Principles of Musical Acoustics, William M. Hartmann, Springer, 2013. $59.99 paper (348 pp.). ISBN 978-1-4614-6785-4
Musical acoustics is a rich, multidisciplinary subject that provides an interesting context for teaching physics concepts in an algebra-based course. Many undergraduates love music and are curious to know how instruments and sound recording and reproduction devices work. Central topics usually include vibrations and waves, analog and digital electronics, elements of musical structure, and the physiological and psychological aspects of human hearing.
Principles of Musical Acoustics by William Hartmann is part of the Springer series Undergraduate Lecture Notes in Physics, and it reads very much like a set of lectures honed over many years of teaching. Hartmann has taught musical acoustics at Michigan State University since 1974 and is known for his text Signals, Sound, and Sensation (Springer, 1998). His new book consists of 27 short chapters that cover the same basic topics as the classic text The Science of Sound (3rd edition, Addison-Wesley, 2002) by Thomas Rossing, F. Richard Moore, and Paul Wheeler—but in about half as many pages.
The Science of Sound supports two semesters worth of material that can be divided into courses on musical acoustics and the physics of electronic sound. In Principles of Musical Acoustics, Hartmann provides a more compact volume with about a semester’s worth of material while still including both instrument acoustics and audio electronics. It is a logical approach, given that live and recorded demonstrations are both useful pedagogical tools.

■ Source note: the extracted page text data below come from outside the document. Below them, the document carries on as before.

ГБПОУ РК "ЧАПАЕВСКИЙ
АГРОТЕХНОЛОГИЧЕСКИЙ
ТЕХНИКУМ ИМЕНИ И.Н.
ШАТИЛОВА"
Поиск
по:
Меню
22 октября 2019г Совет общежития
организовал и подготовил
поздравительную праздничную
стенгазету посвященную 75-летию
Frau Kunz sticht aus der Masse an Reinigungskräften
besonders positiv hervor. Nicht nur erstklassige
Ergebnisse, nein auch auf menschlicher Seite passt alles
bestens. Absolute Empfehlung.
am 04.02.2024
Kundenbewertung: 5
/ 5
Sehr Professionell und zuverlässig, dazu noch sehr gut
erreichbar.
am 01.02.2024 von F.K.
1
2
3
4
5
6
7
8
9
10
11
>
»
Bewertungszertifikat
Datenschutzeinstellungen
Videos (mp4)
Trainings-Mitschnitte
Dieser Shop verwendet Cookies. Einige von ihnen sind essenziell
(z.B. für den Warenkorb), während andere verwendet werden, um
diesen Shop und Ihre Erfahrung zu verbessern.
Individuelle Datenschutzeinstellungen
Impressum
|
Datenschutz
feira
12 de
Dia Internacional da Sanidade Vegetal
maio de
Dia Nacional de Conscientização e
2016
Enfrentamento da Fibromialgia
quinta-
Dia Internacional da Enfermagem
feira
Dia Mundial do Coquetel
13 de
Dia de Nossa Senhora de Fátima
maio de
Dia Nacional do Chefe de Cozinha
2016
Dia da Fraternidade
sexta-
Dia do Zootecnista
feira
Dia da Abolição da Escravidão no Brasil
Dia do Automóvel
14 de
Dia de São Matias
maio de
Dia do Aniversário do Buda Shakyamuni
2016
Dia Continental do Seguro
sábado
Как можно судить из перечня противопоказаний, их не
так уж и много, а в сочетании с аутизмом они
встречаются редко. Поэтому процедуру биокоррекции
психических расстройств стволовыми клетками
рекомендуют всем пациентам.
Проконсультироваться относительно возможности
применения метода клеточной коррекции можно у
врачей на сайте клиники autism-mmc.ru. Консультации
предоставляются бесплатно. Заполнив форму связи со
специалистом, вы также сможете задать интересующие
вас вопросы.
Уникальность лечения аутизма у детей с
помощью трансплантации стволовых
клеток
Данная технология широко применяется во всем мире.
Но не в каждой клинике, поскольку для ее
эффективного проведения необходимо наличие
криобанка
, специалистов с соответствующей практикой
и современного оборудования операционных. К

Although the book is not broken into formal sections, its chapters are evidently organized into groups. The first 17 focus on foundations of musical acoustics: vibrations and waves and the human dimensions of hearing physiology and psychology. They include a discussion of the essential instrumentation of an acoustics lab, including oscilloscopes, spectrum analyzers, transducers, frequency counters, and function generators. Other topics covered are Fourier analysis and sound intensity. Students mastering those foundational chapters will have a basic understanding of sound production, propagation, and perception. They will also find tips on how to use relevant lab instrumentation. The remainder of the book breaks into two sets of chapters on the auditory system and psychoacoustics.

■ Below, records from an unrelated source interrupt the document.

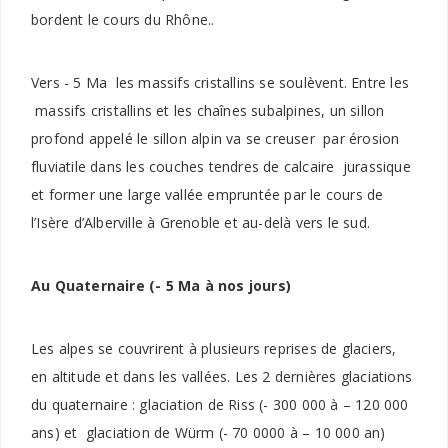
bordent le cours du Rhône..
Vers - 5 Ma les massifs cristallins se soulèvent. Entre les
massifs cristallins et les chaînes subalpines, un sillon
profond appelé le sillon alpin va se creuser par érosion
fluviatile dans les couches tendres de calcaire jurassique
et former une large vallée empruntée par le cours de
l’Isère d’Alberville à Grenoble et au-delà vers le sud.
Au Quaternaire (- 5 Ma à nos jours)
Les alpes se couvrirent à plusieurs reprises de glaciers,
en altitude et dans les vallées. Les 2 dernières glaciations
du quaternaire : glaciation de Riss (- 300 000 à – 120 000
ans) et glaciation de Würm (- 70 0000 à – 10 000 an)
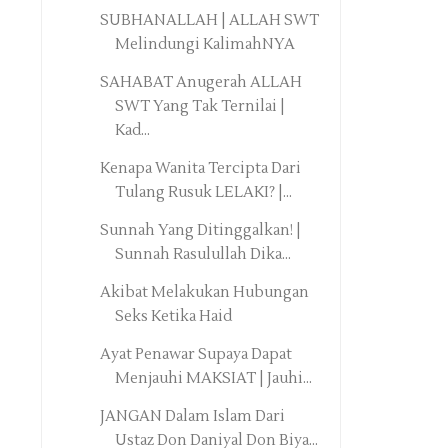
SUBHANALLAH | ALLAH SWT
Melindungi KalimahNYA
SAHABAT Anugerah ALLAH
SWT Yang Tak Ternilai |
Kad...
Kenapa Wanita Tercipta Dari
Tulang Rusuk LELAKI? |...
Sunnah Yang Ditinggalkan! |
Sunnah Rasulullah Dika...
Akibat Melakukan Hubungan
Seks Ketika Haid
Ayat Penawar Supaya Dapat
Menjauhi MAKSIAT | Jauhi...
JANGAN Dalam Islam Dari
Ustaz Don Daniyal Don Biya...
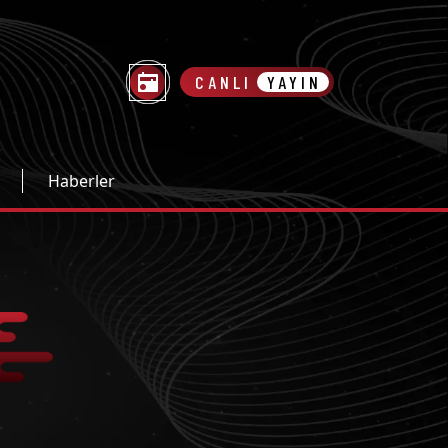
CANLI
YAYIN
Haberler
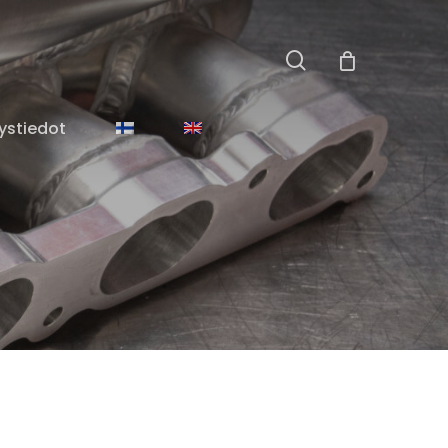
search
Close
Cart
ystiedot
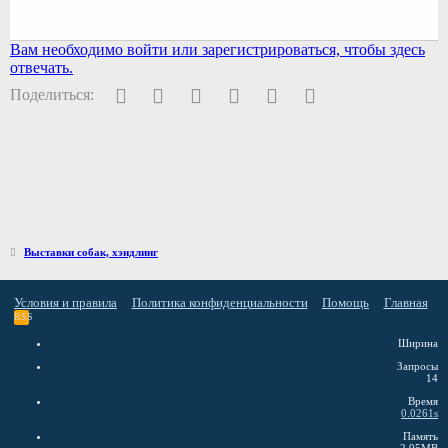
Вам необходимо войти или зарегистрироваться, чтобы здесь
отвечать.
Facebook
Twitter
Pinterest
WhatsApp
Электронная почта
Ссылка
Поделиться:
Выставки собак, хэндлинг
Условия и правила
Политика конфиденциальности
Помощь
Главная
RSS
Ширина
Запросы
14
Время
0.0261s
Память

Writing in an informal, flowing style, Hartmann effectively uses analogies to explain concepts. He does not, however, provide chapter summaries or lists of important terms and concepts, such as those included in other texts like Donald Hall’s popular Musical Acoustics (3rd edition, Brooks/Cole, 2002). Each chapter features useful drawings, diagrams, and graphs. Some diagrams include multiple parts to illustrate, for example, the oscillations of a standing wave and the interference of two waves traversing different path lengths. The text does not suggest it, but computer animations and simulations could complement those diagrams to give a sense of the dynamics in slow motion. Equations peppered throughout support quantitative work—for instance, calculations of the modes of vibrations of musically relevant structures or of wave disturbances in space and time. Example calculations set aside from the main text in boxes are pertinent and clear.

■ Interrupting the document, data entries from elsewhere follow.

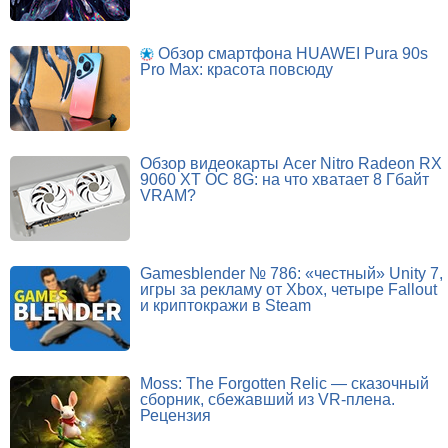
Обзор смартфона HUAWEI Pura 90s
Pro Max: красота повсюду
Обзор видеокарты Acer Nitro Radeon RX
9060 XT OC 8G: на что хватает 8 Гбайт
VRAM?
Gamesblender № 786: «честный» Unity 7,
игры за рекламу от Xbox, четыре Fallout
и криптокражи в Steam
Moss: The Forgotten Relic — сказочный
сборник, сбежавший из VR-плена.
Рецензия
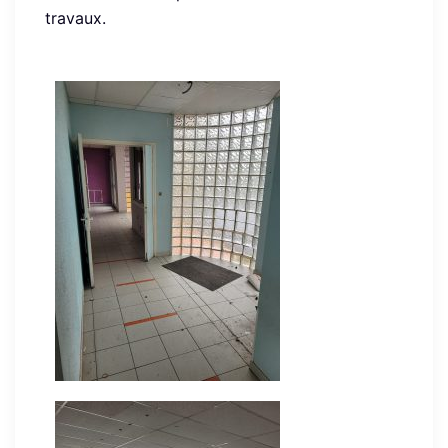
travaux.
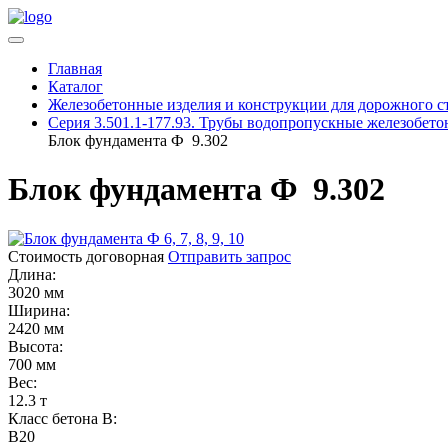
Главная
Каталог
Железобетонные изделия и конструкции для дорожного с
Серия 3.501.1-177.93. Трубы водопропускные железобет
Блок фундамента Ф 9.302
Блок фундамента Ф 9.302
Стоимость договорная
Отправить запрос
Длина:
3020 мм
Ширина:
2420 мм
Высота:
700 мм
Вес:
12.3 т
Класс бетона B:
B20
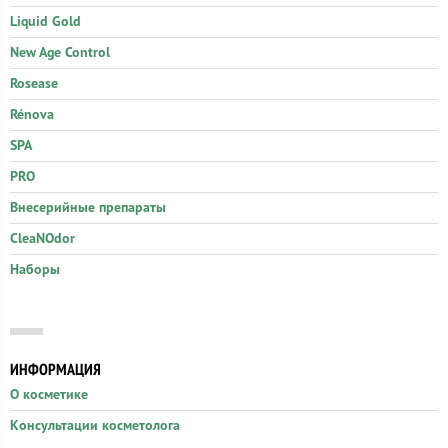
Liquid Gold
New Age Control
Rosease
Rénova
SPA
PRO
Внесерийные препараты
CleaNOdor
Наборы
ИНФОРМАЦИЯ
О косметике
Консультации косметолога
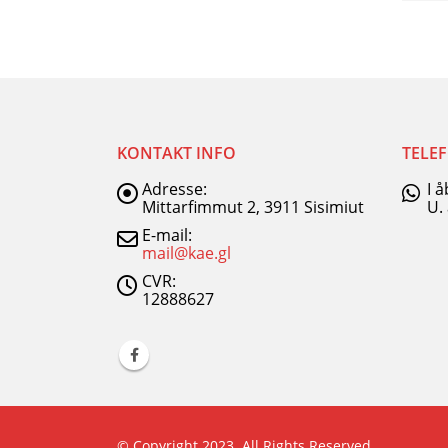
KONTAKT INFO
TELE
Adresse:
I 
Mittarfimmut 2, 3911 Sisimiut
U.
E-mail:
mail@kae.gl
CVR:
12888627
© Copyright 2023. All Rights Reserved.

Exercises appear at the end of each chapter. Some are straightforward applications involving a short calculation or restatement of a concept. Others provide more of a challenge, encouraging students to integrate different ideas, think of implications not previously stated, or draw on their own auditory experience. Unlike many texts that provide brief answers to selected questions, this book gives solutions, including calculations and full explanations, to most of the exercises. Those solved problems provide an opportunity for self-study that could potentially stimulate cross-disciplinary dialog between colleagues in physics, music, and psychology departments.
Principles of Musical Acoustics is a welcome addition to the existing selection of undergraduate texts. It does not contain as much material as the texts by Rossing and coauthors or Hall, both of which I’ve taught from many times, and it lacks literature references, so it would not be a first choice for researchers. However, the writing is clear and lively, and it would be accessible to its target audience. Coupled with a laboratory component and ample demonstrations and computer visualizations, it could form the basis for a stimulating semester course.
John Smedley is a professor of physics at Bates College in Lewiston, Maine. He teaches algebra-based introductory courses on musical acoustics, energy and environment, and the physics of sports.